On 10 February 1967 during the recording of "A Day in the Life", Ken Townsend synchronised two machines so that extra tracks were available for recording the orchestra. Speaking in an interview with Australia's ABC, Geoff Emerick described the technique; EMI tape machines' speed could be controlled using an external speed controller which adjusted the frequency of the mains supply to the motor. By using the same controller to control two machines, they were synchronised. Townsend thereby effectively used pilottone, a technique that was common in 16mm news gathering whereby a 50/60 Hz tone was sent from the movie camera to a tape recorder during filming in order to achieve lip-synch sound recording. With the simple tone used for "A Day in the Life", the start position was marked with a wax pencil on the two machines and the tape operator had to align the tapes by eye and attempt to press play and record simultaneously for each take.
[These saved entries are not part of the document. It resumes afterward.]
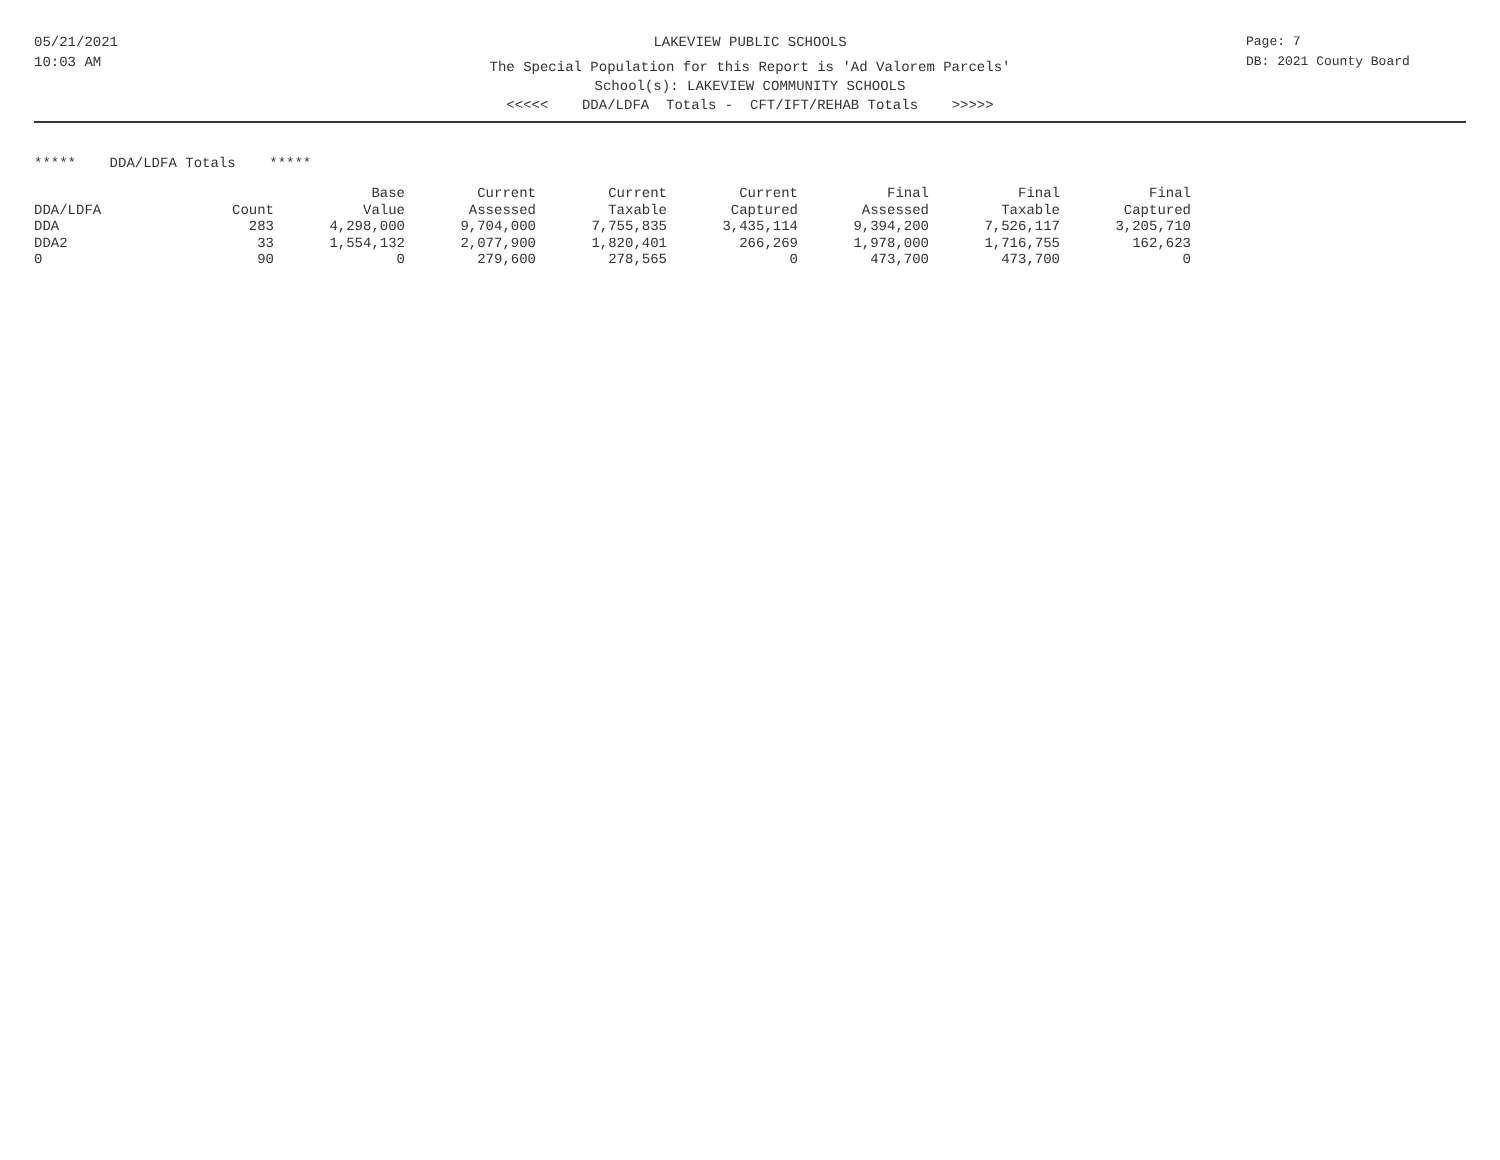05/21/2021
10:03 AM
LAKEVIEW PUBLIC SCHOOLS
The Special Population for this Report is 'Ad Valorem Parcels'
School(s): LAKEVIEW COMMUNITY SCHOOLS
<<<<< DDA/LDFA Totals - CFT/IFT/REHAB Totals >>>>>
Page: 7
DB: 2021 County Board
***** DDA/LDFA Totals *****
| | | Base | Current | Current | Current | Final | Final | Final |
| --- | --- | --- | --- | --- | --- | --- | --- | --- |
| DDA/LDFA | Count | Value | Assessed | Taxable | Captured | Assessed | Taxable | Captured |
| DDA | 283 | 4,298,000 | 9,704,000 | 7,755,835 | 3,435,114 | 9,394,200 | 7,526,117 | 3,205,710 |
| DDA2 | 33 | 1,554,132 | 2,077,900 | 1,820,401 | 266,269 | 1,978,000 | 1,716,755 | 162,623 |
| 0 | 90 | 0 | 279,600 | 278,565 | 0 | 473,700 | 473,700 | 0 |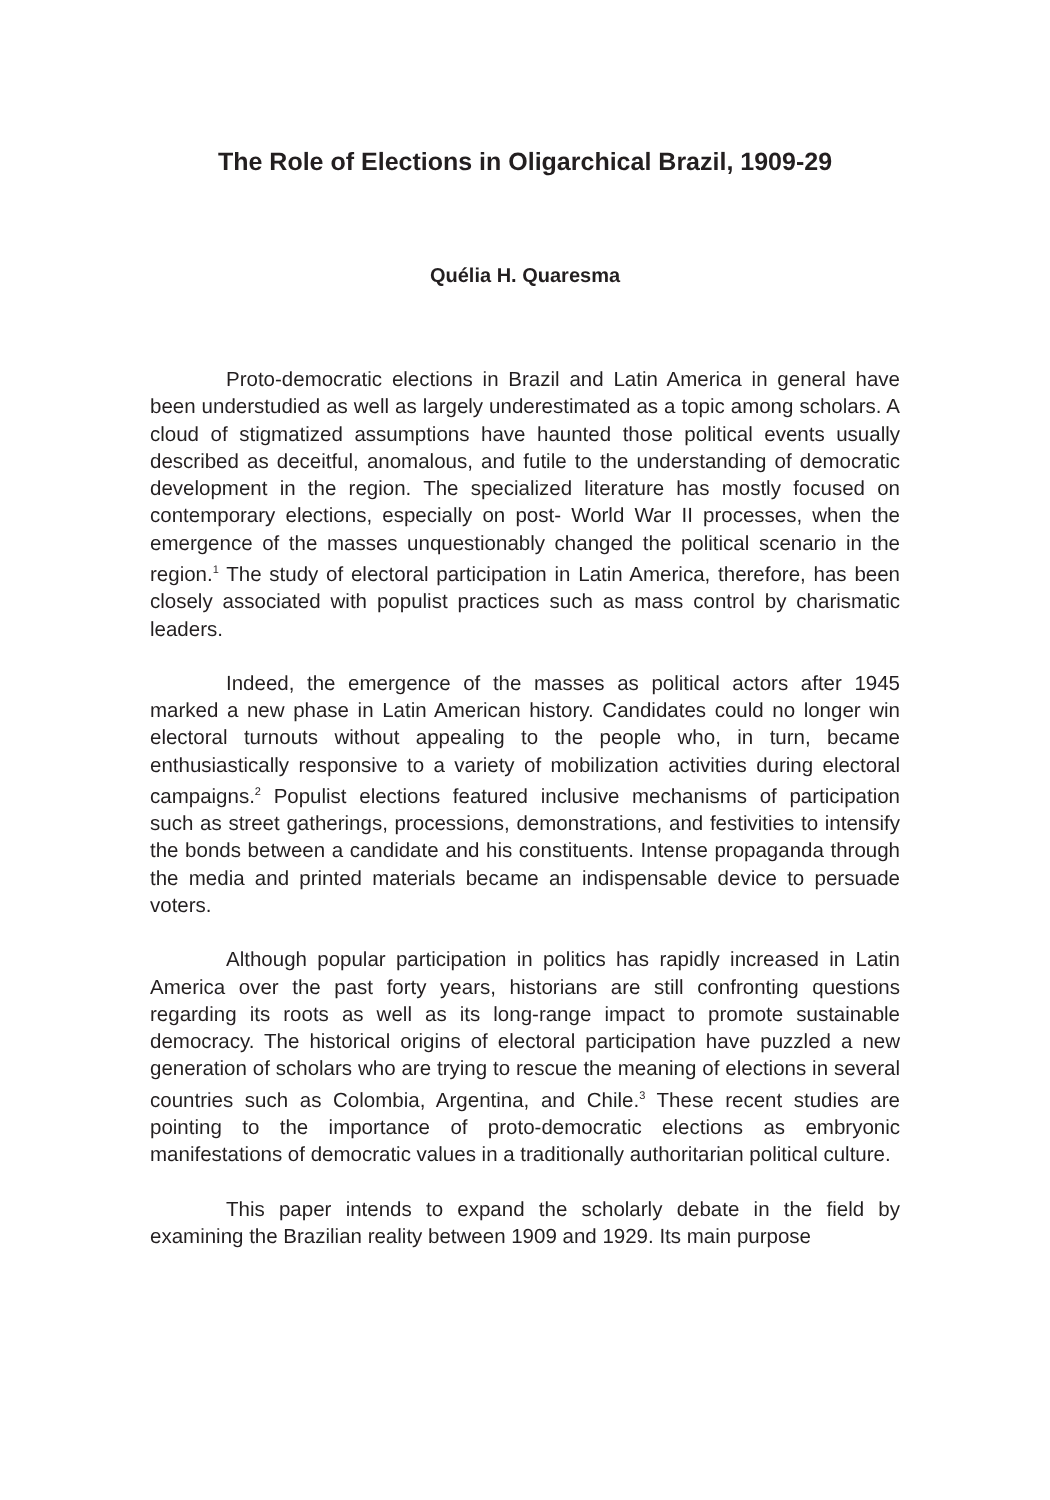The Role of Elections in Oligarchical Brazil, 1909-29
Quélia H. Quaresma
Proto-democratic elections in Brazil and Latin America in general have been understudied as well as largely underestimated as a topic among scholars. A cloud of stigmatized assumptions have haunted those political events usually described as deceitful, anomalous, and futile to the understanding of democratic development in the region. The specialized literature has mostly focused on contemporary elections, especially on post- World War II processes, when the emergence of the masses unquestionably changed the political scenario in the region.<sup>1</sup> The study of electoral participation in Latin America, therefore, has been closely associated with populist practices such as mass control by charismatic leaders.
Indeed, the emergence of the masses as political actors after 1945 marked a new phase in Latin American history. Candidates could no longer win electoral turnouts without appealing to the people who, in turn, became enthusiastically responsive to a variety of mobilization activities during electoral campaigns.<sup>2</sup> Populist elections featured inclusive mechanisms of participation such as street gatherings, processions, demonstrations, and festivities to intensify the bonds between a candidate and his constituents. Intense propaganda through the media and printed materials became an indispensable device to persuade voters.
Although popular participation in politics has rapidly increased in Latin America over the past forty years, historians are still confronting questions regarding its roots as well as its long-range impact to promote sustainable democracy. The historical origins of electoral participation have puzzled a new generation of scholars who are trying to rescue the meaning of elections in several countries such as Colombia, Argentina, and Chile.<sup>3</sup> These recent studies are pointing to the importance of proto-democratic elections as embryonic manifestations of democratic values in a traditionally authoritarian political culture.
This paper intends to expand the scholarly debate in the field by examining the Brazilian reality between 1909 and 1929. Its main purpose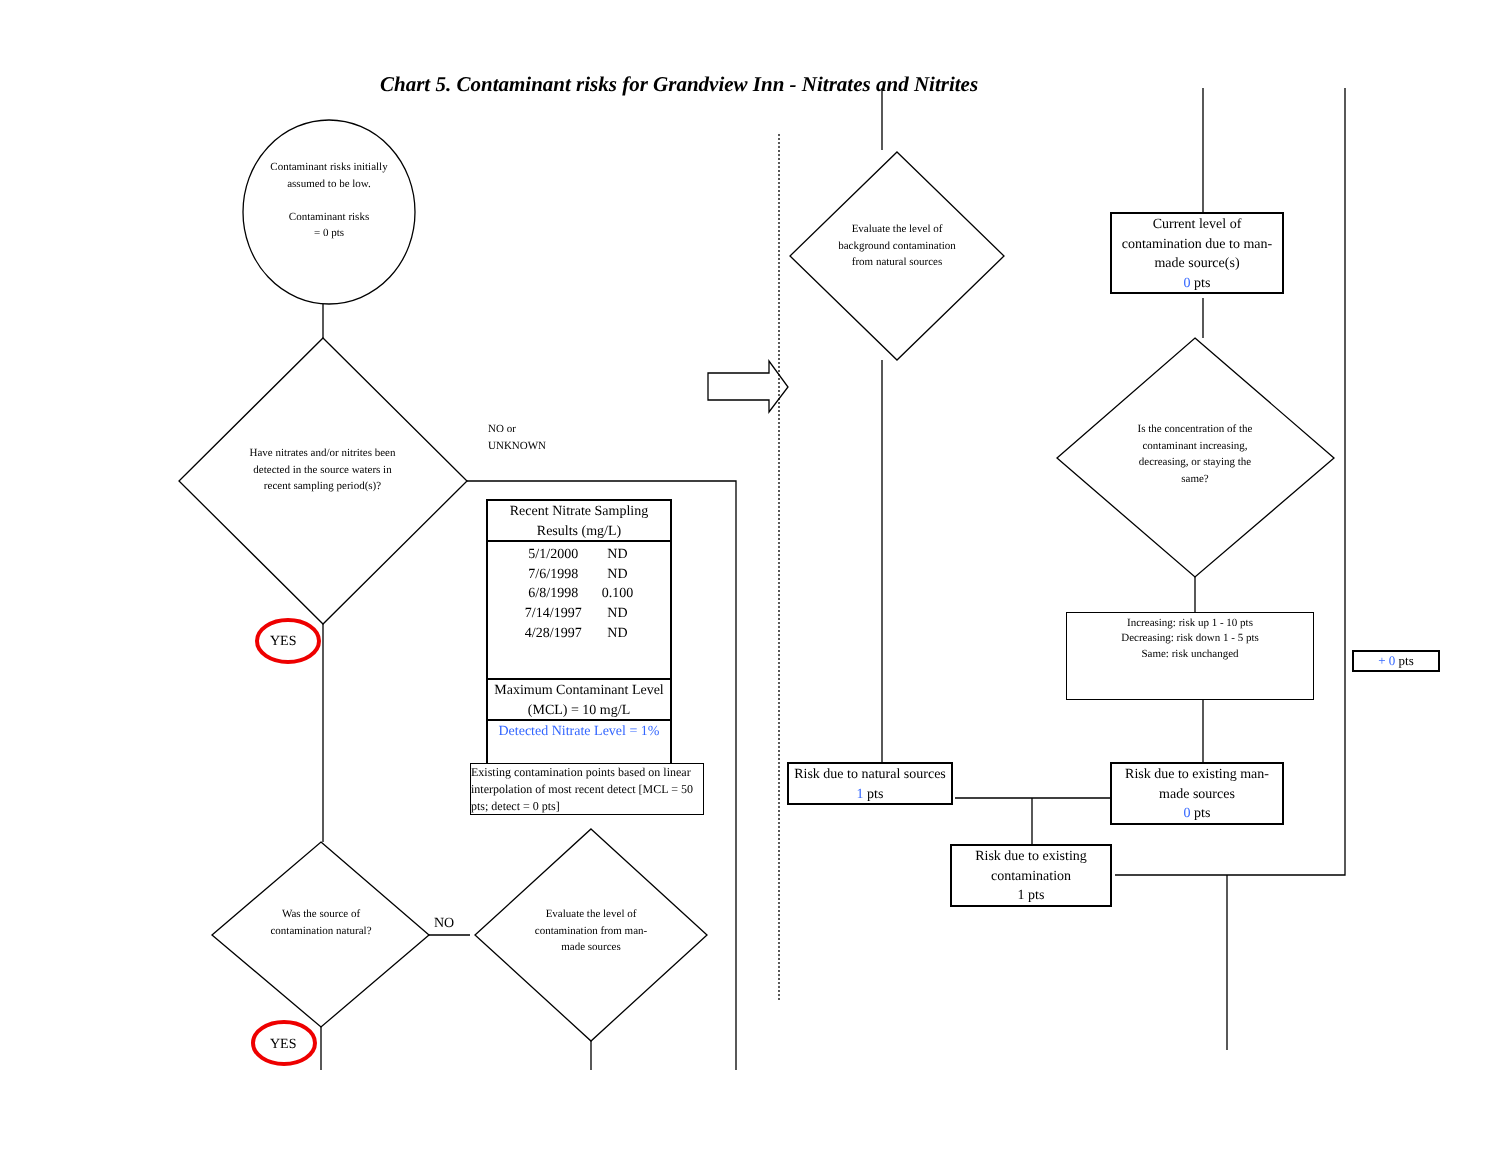Chart 5. Contaminant risks for Grandview Inn - Nitrates and Nitrites
Contaminant risks initially assumed to be low.
Contaminant risks
= 0 pts
Have nitrates and/or nitrites been detected in the source waters in recent sampling period(s)?
NO or
UNKNOWN
YES
Recent Nitrate Sampling Results (mg/L)
| 5/1/2000 | ND |
| 7/6/1998 | ND |
| 6/8/1998 | 0.100 |
| 7/14/1997 | ND |
| 4/28/1997 | ND |
Maximum Contaminant Level (MCL) = 10 mg/L
Detected Nitrate Level = 1%
Existing contamination points based on linear interpolation of most recent detect [MCL = 50 pts; detect = 0 pts]
Was the source of contamination natural?
NO
Evaluate the level of contamination from man-made sources
YES
Evaluate the level of background contamination from natural sources
Current level of contamination due to man-made source(s)
0 pts
Is the concentration of the contaminant increasing, decreasing, or staying the same?
Increasing: risk up 1 - 10 pts
Decreasing: risk down 1 - 5 pts
Same: risk unchanged
+ 0 pts
Risk due to natural sources
1 pts
Risk due to existing man-made sources
0 pts
Risk due to existing contamination
1 pts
Although the technique was reasonably successful, Townsend recalled that when they tried to use the tape on a different machine, the synchronisation was sometimes lost. George Martin claimed this as the first time tape machines had been synchronised, although SMPTE synchronisation for video/audio synchronisation was developed around 1967.

====Backwards tapes====

As the Beatles pioneered the use of musique concrète in pop music (i.e. the sped-up tape loops in "Tomorrow Never Knows"), backward recordings came as a natural exponent of this experimentation. "Rain", the first rock song featuring a backwards vocal (Lennon singing the first verse of the song), came about when Lennon (claiming the influence of marijuana) accidentally loaded a reel-to-reel tape of the song on his machine backwards and essentially liked what he heard so much he quickly had the reversed overdubbed. A quick follow-up was the reversed guitar on "I'm Only Sleeping", which features a dual guitar solo by George Harrison played backwards. Harrison worked out a guitar part, learned to play the part in reverse, and recorded it backwards. Likewise, a backing track of reversed drums and cymbals made its way into the verses of "Strawberry Fields Forever". The Beatles' well-known use of reversed tapes led to rumours of backwards messages, including many that fueled the Paul is Dead urban myth. However, only "Rain" and "Free as a Bird" include intentional reversed vocals in Beatles songs.

The stereo version of George Harrison's "Blue Jay Way" (1967, Magical Mystery Tour) also includes backwards vocals, which is actually a backwards copy of the entire mix, including all instruments, which is faded up at the end of each phrase.